Keep your friends close

Lawrence and Holloman

Lawrence and Holloman, 8 p.m. Friday and Saturday and 2 p.m. Sunday; $15-$17. The Actor’s Theatre in the Three Penny Stage at the California Stage complex, 25th and R Streets; (916) 501-8104. Through June 3.

Three Penny Theatre

1723 25th St.
Sacramento, CA 95816

(916) 451-5822

Rated 4.0

Herein lies a morality tale: When an optimistic asshole and a depressive sociopath cross paths, a great deal of uncomfortable laughter directed at the serial disasters will ensue. Morris Paynch’s dark comedy Lawrence and Holloman, in a production by the Actor’s Theatre of Sacramento in the California Stage complex’s Three Penny Theatre, features excellent work that is sure to elicit laughter of the incredibly nervous variety.

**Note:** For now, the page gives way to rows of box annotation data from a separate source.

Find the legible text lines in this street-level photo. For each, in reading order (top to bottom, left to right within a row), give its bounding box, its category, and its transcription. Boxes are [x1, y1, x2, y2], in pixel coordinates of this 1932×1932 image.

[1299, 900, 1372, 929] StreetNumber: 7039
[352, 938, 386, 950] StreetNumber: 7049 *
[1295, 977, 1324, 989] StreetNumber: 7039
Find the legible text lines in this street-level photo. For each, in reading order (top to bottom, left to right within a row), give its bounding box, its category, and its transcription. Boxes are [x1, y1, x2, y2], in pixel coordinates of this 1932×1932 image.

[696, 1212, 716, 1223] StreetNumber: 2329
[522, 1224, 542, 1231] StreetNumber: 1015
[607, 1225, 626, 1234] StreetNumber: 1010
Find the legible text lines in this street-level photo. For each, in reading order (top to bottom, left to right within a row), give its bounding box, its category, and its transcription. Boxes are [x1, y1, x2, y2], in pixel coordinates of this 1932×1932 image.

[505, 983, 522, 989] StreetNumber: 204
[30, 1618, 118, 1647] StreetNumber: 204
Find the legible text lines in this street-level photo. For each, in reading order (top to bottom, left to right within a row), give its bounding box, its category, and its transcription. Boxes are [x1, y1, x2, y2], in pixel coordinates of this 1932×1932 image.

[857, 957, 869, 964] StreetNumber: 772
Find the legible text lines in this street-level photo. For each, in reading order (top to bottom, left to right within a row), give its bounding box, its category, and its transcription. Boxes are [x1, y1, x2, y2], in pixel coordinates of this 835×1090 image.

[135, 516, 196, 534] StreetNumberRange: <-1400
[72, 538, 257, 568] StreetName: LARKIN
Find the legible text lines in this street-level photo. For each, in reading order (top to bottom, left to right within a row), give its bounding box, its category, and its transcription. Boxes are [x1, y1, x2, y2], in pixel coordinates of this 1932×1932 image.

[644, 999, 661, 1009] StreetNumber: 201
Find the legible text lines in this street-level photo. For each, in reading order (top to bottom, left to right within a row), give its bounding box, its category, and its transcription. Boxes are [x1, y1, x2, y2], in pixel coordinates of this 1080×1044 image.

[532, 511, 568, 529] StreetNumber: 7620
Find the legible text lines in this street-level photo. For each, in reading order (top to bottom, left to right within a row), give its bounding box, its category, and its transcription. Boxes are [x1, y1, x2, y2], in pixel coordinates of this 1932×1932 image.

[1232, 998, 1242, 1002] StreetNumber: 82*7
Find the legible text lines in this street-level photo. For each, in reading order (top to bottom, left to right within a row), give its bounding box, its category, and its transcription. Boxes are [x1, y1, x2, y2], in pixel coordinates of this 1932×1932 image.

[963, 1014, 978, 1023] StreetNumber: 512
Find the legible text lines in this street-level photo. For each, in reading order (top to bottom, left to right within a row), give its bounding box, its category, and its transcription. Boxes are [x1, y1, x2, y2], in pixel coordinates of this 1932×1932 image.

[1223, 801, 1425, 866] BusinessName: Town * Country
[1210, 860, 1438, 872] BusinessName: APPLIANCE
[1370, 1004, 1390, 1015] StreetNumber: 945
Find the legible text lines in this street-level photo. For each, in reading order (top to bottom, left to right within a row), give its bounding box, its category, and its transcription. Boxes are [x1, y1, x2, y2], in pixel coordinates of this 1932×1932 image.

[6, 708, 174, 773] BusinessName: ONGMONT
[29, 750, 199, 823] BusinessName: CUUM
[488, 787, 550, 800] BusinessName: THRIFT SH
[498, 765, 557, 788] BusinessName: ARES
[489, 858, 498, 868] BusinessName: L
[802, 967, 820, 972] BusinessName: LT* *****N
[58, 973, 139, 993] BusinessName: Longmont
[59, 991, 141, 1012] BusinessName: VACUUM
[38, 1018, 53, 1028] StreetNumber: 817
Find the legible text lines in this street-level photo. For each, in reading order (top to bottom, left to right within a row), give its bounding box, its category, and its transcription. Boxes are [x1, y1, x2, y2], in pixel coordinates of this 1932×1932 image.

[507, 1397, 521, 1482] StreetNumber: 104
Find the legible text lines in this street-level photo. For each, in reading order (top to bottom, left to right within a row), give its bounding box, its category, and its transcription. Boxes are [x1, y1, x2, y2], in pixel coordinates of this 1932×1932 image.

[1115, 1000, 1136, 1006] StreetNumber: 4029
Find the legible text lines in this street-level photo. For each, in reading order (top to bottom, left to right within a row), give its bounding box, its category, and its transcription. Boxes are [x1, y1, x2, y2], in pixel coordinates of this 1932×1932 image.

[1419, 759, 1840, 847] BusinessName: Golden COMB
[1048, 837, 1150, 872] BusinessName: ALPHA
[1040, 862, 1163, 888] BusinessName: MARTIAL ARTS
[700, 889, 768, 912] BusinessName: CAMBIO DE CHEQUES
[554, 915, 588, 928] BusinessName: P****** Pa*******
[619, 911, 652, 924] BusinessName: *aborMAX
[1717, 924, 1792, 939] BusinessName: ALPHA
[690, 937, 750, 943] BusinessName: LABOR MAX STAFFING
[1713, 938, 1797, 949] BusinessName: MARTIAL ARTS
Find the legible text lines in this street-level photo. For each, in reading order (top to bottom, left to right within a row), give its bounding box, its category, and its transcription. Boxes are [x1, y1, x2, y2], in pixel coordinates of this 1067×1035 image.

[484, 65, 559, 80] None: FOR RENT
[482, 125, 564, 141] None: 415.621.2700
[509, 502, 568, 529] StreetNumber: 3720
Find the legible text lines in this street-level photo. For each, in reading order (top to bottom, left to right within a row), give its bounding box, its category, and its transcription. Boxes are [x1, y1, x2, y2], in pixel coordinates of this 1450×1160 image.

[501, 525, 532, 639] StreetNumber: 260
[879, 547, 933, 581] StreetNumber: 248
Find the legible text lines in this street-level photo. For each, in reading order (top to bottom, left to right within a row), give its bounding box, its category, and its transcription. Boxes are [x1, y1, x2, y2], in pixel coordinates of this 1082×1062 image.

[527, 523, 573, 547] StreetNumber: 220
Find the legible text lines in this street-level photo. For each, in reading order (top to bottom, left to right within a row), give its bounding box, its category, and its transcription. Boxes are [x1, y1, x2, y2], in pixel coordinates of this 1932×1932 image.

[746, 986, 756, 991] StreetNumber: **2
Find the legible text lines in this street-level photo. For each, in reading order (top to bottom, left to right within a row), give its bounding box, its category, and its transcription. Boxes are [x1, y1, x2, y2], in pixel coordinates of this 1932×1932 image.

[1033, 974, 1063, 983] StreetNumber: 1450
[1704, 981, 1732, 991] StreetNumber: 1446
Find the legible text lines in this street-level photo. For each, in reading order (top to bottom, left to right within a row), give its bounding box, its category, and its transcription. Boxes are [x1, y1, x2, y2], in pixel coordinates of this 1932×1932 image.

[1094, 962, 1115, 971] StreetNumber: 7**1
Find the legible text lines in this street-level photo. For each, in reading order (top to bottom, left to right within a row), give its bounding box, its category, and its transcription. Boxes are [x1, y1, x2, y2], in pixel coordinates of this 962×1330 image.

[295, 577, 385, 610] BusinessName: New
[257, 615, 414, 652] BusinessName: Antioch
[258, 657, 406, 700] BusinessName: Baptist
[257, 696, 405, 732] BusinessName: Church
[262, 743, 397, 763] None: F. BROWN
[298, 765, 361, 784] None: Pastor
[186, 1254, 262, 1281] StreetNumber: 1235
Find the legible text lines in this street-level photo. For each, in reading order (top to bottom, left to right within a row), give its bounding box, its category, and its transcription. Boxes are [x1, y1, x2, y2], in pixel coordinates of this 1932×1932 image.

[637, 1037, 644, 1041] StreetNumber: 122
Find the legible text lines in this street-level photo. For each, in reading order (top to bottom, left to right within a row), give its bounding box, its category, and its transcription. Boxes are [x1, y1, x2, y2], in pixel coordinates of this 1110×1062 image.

Holloman (Eason Donner), an awkward nebbish (is there any other kind?) in an ill-fitting suit is drinking in a bar with Lawrence (Matt Moore), the salesman of the month at the department store that employs them both. Lawrence is the sort of salesman one hopes never to encounter and yet always does: His over-inflated view of his own abilities is matched only by his relentlessly positive spin and his insistence in treating Holloman—whose name he fails to get right for most of the first scene—as, by turns, either a “special project” or an adoring audience.

It’s apparent how angry this makes Holloman, but he represses it under a veneer of manners. As the play unfolds over the course of several years, with each scene moving the action forward in time, Lawrence becomes both more patronizing and more reliant on Holloman—and this, even as his own life is falling apart. If it weren’t for bad luck, as the song says, poor Lawrence would have no luck at all.

Or perhaps it’s not a matter of luck, but of not being particularly careful about whom you offend.

Donner reveals the character of the nerdy and repressed Holloman with the appropriate restraint, so that we begin to suspect his inner reptilian nature long before we actually see it. Meanwhile, Moore’s Lawrence resolutely refuses to surrender to circumstance—he’ll leave that to sad sack Holloman, thank you—and quickly becomes detached from reality.

With a fantastic set design by Lemur and tight direction by Edward Claudio, the play moves along at a nice clip and doesn’t become weighted down by the number of scene changes required. Claudio wisely keeps things simple and allows his actors to do the heavy lifting, which results in this very well-done work.